In the 1920s and 1930s, author Jim Tully was a household name. His writing - a singular brand of rough and tumble realism - was both popular and critically acclaimed. In his heyday, Tully's books appeared on bestseller lists, were adapted for the stage, and were made into movies.
On August 1st, the Cinefamily theater in Los Angeles screened the 1928 film, Beggars of Life, which stars Louise Brooks. The film was based on a celebrated 1925 novelistic memoir by Tully, a once popular "hobo author."
Over the last few years, Kent State University Press in Kent, Ohio (Tully's one-time home) has been reissuing this forgotten writer's long-out-of-print books. So far, they've released Circus Parade (with a foreword by the late comix artist Harvey Pekar), Shanty Irish (with a foreword by film director John Sayles), The Bruiser (with a foreword by critic Gerald Early), and Tully's breakthrough work and what's likely his best remembered book, Beggars of Life (with an introduction by series editors Paul Bauer and Mark Dawidziak).
Last year saw the release of Bauer and Dawidziak's outstanding biography, Jim Tully: American Writer, Irish Rover, Hollywood Brawler. That book includes a foreword by documentary film maker Ken Burns, who has called the book a "wonderful, hugely important biography."
And also last year, the Akron Summit Library hosted an event with Paul Bauer and Mark Dawidziak called "Jim Tully: Rediscovering a Lost Ohio Writer." And here it is in its entirety. The video lasts one hour and seventeen minutes. Check it out.

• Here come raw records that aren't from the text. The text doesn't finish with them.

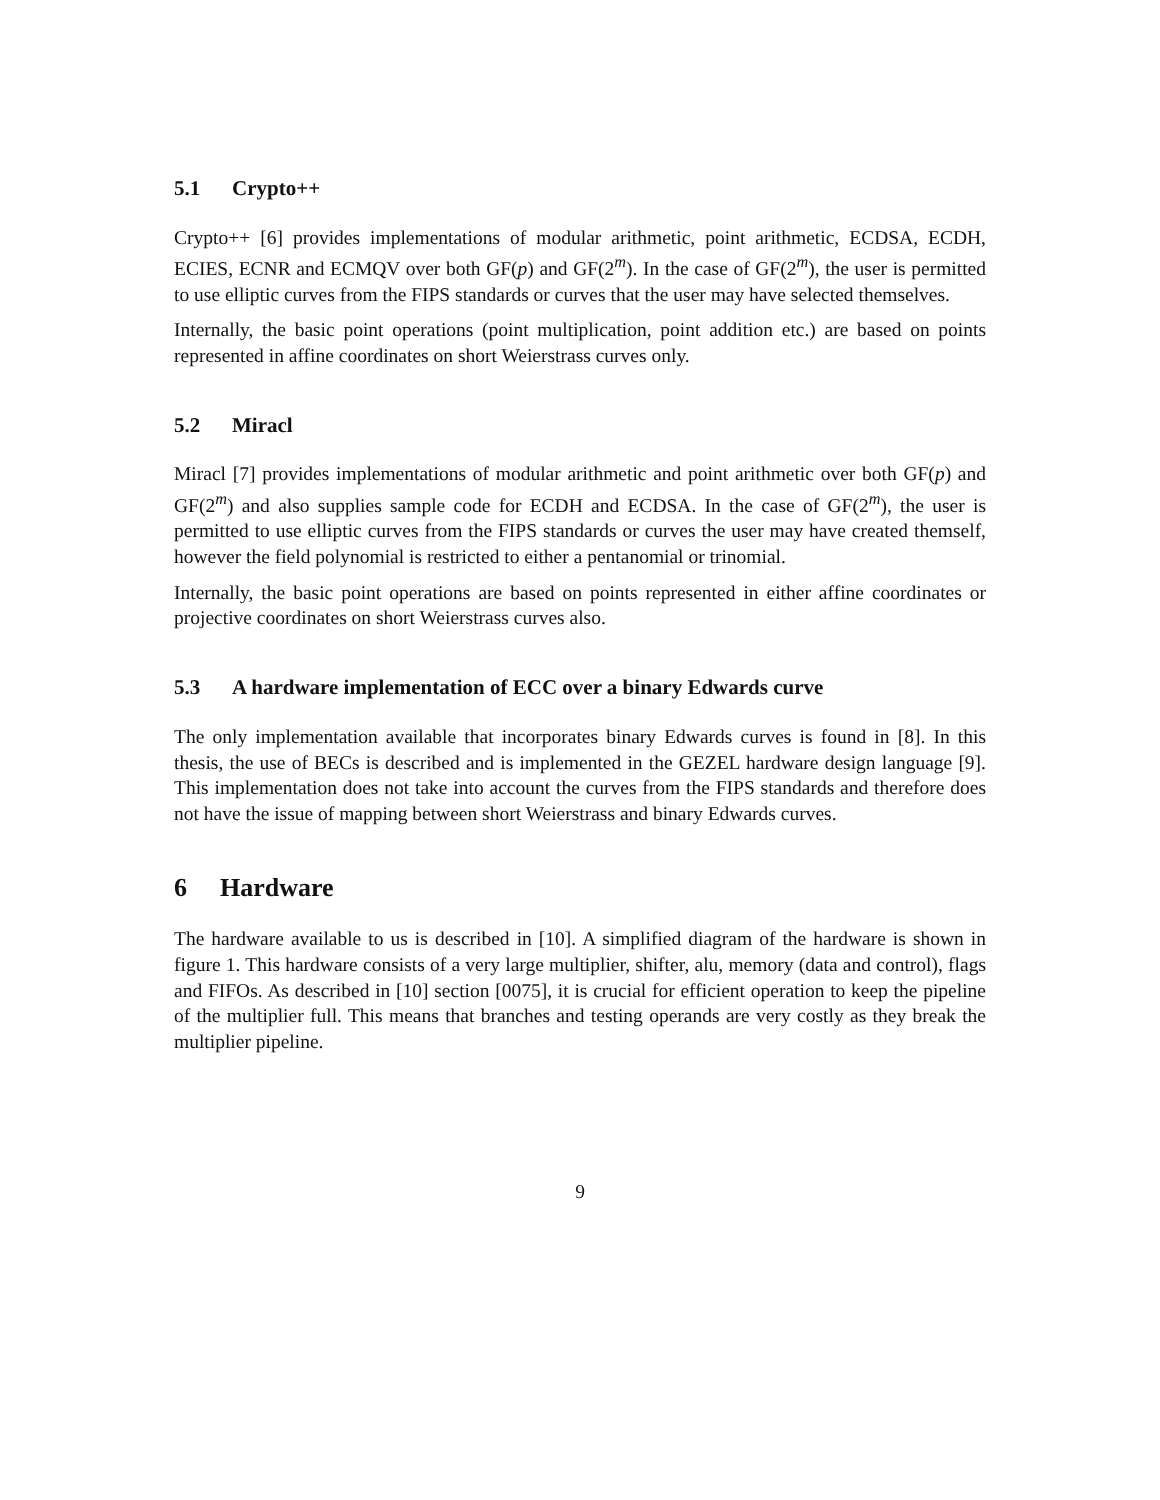5.1 Crypto++
Crypto++ [6] provides implementations of modular arithmetic, point arithmetic, ECDSA, ECDH, ECIES, ECNR and ECMQV over both GF(p) and GF(2<sup>m</sup>). In the case of GF(2<sup>m</sup>), the user is permitted to use elliptic curves from the FIPS standards or curves that the user may have selected themselves.
Internally, the basic point operations (point multiplication, point addition etc.) are based on points represented in affine coordinates on short Weierstrass curves only.
5.2 Miracl
Miracl [7] provides implementations of modular arithmetic and point arithmetic over both GF(p) and GF(2<sup>m</sup>) and also supplies sample code for ECDH and ECDSA. In the case of GF(2<sup>m</sup>), the user is permitted to use elliptic curves from the FIPS standards or curves the user may have created themself, however the field polynomial is restricted to either a pentanomial or trinomial.
Internally, the basic point operations are based on points represented in either affine coordinates or projective coordinates on short Weierstrass curves also.
5.3 A hardware implementation of ECC over a binary Edwards curve
The only implementation available that incorporates binary Edwards curves is found in [8]. In this thesis, the use of BECs is described and is implemented in the GEZEL hardware design language [9]. This implementation does not take into account the curves from the FIPS standards and therefore does not have the issue of mapping between short Weierstrass and binary Edwards curves.
6 Hardware
The hardware available to us is described in [10]. A simplified diagram of the hardware is shown in figure 1. This hardware consists of a very large multiplier, shifter, alu, memory (data and control), flags and FIFOs. As described in [10] section [0075], it is crucial for efficient operation to keep the pipeline of the multiplier full. This means that branches and testing operands are very costly as they break the multiplier pipeline.
9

Three films were made from Jim Tully books, including Beggars of Life
(1928), Way For a Sailor (1930), and Laughter In Hell (1933). Beggars of
Life is the only silent film among the three. This William Wellman
directed feature starred Wallace Beery, Richard Arlen and Louise Brooks.
Way For a Sailor was John Gilbert's second talkie. It also featured
Wallace Beery, and Tully himself. Laughter In Hell is described as a
chain-gang melodrama. It stars Pat O'Brien.